What’s unclear is whether that would be enough to mollify the RSC.
If Boehner is able to thwart the push for issue-by-issue caucus votes, his hand will be strengthened for the next challenge from the RSC, whether on a policy direction or on keeping his leadership job.
At the heart of the coming drama is a dispute over leadership style.
In addition to trying to push the GOP to the right, the RSC favors a more daring leadership approach that takes a hard line against Democrats on the floor.
Boehner has a more cautious style that may be rooted in the aftermath of the 1998 election, when the GOP lost seats. Boehner was ousted as conference chairman and former Speaker Newt Gingrich, R-Ga. (1979-1999), was deposed.
A decade later, Boehner has a consensus-driven approach to leadership resembling that of former Speaker J. Dennis Hastert (1987-2007), who vowed to please “the majority of the majority.”
“Leaders should be willing to make decisions based on a variety of factors like polling, rather than just waiting for consensus among lawmakers,” said John Campbell, R-Calif.
Divided Over Earmarks
One of the biggest points of contention between the RSC and the Republican leadership is what to do about earmarks.
Lawmakers close to Boehner say the leader opposes earmarks but will not impose Hensarling’s signature call for a GOP earmark moratorium.
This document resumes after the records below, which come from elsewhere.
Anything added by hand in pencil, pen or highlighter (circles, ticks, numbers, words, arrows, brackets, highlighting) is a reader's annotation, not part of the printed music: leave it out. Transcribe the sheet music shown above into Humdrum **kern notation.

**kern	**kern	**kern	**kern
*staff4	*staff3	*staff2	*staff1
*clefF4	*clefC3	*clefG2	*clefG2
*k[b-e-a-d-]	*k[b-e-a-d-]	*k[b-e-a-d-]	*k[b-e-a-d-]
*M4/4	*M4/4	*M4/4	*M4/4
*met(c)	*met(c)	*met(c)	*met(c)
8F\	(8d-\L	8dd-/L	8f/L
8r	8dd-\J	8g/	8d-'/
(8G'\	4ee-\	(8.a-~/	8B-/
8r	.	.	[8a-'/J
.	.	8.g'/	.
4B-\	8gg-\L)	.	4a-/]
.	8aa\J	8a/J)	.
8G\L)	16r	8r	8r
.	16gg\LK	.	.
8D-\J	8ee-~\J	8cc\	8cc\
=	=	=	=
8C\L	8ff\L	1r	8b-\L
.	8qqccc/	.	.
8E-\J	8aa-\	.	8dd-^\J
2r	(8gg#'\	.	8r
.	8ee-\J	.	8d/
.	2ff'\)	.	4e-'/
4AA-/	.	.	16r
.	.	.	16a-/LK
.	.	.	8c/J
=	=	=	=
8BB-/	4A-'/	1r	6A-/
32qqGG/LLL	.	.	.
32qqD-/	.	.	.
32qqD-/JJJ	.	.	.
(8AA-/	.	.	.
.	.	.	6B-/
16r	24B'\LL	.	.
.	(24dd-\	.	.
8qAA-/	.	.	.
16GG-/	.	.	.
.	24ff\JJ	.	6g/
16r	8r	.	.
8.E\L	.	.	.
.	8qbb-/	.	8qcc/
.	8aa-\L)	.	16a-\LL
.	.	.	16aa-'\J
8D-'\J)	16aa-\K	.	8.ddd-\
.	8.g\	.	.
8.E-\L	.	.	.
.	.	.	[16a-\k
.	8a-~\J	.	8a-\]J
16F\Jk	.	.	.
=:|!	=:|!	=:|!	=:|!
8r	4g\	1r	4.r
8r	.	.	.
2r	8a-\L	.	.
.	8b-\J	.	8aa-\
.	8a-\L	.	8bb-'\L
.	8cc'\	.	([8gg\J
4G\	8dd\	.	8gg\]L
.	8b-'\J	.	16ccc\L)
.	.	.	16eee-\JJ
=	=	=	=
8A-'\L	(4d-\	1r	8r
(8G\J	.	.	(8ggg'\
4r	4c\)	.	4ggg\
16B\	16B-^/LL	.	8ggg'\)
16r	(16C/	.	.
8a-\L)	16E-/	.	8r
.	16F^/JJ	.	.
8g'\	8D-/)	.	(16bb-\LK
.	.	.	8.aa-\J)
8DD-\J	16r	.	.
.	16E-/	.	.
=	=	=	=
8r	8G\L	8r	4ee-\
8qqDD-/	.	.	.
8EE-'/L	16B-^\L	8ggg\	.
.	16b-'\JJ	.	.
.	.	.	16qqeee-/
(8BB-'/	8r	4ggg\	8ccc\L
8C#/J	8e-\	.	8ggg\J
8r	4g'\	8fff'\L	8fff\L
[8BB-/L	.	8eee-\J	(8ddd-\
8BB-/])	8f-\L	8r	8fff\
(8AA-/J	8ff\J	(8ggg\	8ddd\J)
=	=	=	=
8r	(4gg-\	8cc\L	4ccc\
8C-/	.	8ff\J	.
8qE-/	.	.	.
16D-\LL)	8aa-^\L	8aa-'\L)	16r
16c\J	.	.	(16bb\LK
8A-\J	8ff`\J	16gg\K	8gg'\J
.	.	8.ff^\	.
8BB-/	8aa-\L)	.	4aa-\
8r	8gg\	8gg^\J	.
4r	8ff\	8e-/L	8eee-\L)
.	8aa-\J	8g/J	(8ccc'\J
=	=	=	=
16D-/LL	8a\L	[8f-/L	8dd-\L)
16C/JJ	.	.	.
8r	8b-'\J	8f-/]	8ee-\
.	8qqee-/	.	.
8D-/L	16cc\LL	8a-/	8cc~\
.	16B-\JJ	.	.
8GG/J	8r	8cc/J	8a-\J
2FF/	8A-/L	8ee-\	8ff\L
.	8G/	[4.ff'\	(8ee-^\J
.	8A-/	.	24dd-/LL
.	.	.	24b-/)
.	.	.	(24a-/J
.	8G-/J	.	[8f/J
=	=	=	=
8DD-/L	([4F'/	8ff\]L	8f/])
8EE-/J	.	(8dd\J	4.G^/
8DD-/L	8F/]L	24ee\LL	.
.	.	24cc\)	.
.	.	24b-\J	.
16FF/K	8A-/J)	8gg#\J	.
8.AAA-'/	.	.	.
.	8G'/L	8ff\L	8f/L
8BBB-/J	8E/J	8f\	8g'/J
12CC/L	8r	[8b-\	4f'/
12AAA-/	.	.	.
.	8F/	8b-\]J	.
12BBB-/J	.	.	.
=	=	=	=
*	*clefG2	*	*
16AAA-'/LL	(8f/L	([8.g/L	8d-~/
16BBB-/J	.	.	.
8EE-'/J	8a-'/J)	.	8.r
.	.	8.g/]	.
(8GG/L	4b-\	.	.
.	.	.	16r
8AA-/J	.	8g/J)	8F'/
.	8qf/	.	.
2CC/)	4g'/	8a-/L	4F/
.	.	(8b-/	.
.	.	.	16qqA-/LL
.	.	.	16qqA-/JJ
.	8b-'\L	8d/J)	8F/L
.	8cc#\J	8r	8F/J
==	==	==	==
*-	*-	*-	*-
“What would you do to someone who violated that ban — take them out and shoot them?” said one senior lawmaker who is a Boehner ally.
The RSC’s push for the caucus to take an anti-earmark position would help Republican presidential aspirant John McCain and highlight a difference with Democrats.
But should McCain win the November election, votes of the House GOP Conference also could be used to fire shots across his bow on issues such as climate change and ending the ban on broader embryonic stem cell research — issues on which RSC members tend to disagree with McCain.
“We could see votes in the caucus on issues where there is disagreement, if McCain is in the White House,” said Scott Garrett, R-N.J.
Garrett explained that some House Republicans who went along with President Bush out of party loyalty have “buyer’s remorse” over the 2003 prescription drug benefit (PL 108-173) and the 2001 No Child Left Behind education law (PL 107-110).
“We want House Republicans to have their own agenda. And we want to have separation,” said Tennessee’s Marsha Blackburn.
Mark Steven Kirk of Illinois, a leader of the moderate Republican Main Street Partnership and a close ally of McCain, said he does not envision internal caucus votes having an impact on a McCain presidency, but he would expect such votes to unify Republicans.
“Votes are a good idea,” Kirk said. “We need to do everything we can to develop a strong agenda on reform.”
Emboldened by their successful May 15 floor revolt, when withholding 132 Republican votes doomed a war-funding amendment (HR 2642), Hensarling and other RSC members said they intend to press for more procedural protests.
No matter what happens with protests, earmarks or the conflict with Boehner, members of the RSC say they expect their faction to gain momentum.
After the last election, while the overall number of House Republicans fell, the RSC became a majority of the caucus for the first time, with 106 of 199 GOP House members.
And it appears that RSC’s clout within the party is likely to continue growing. Republicans are widely expected to lose more seats in November. If that happens, “our share of the caucus will go up,’’ said RSC member Tom Feeney of Florida.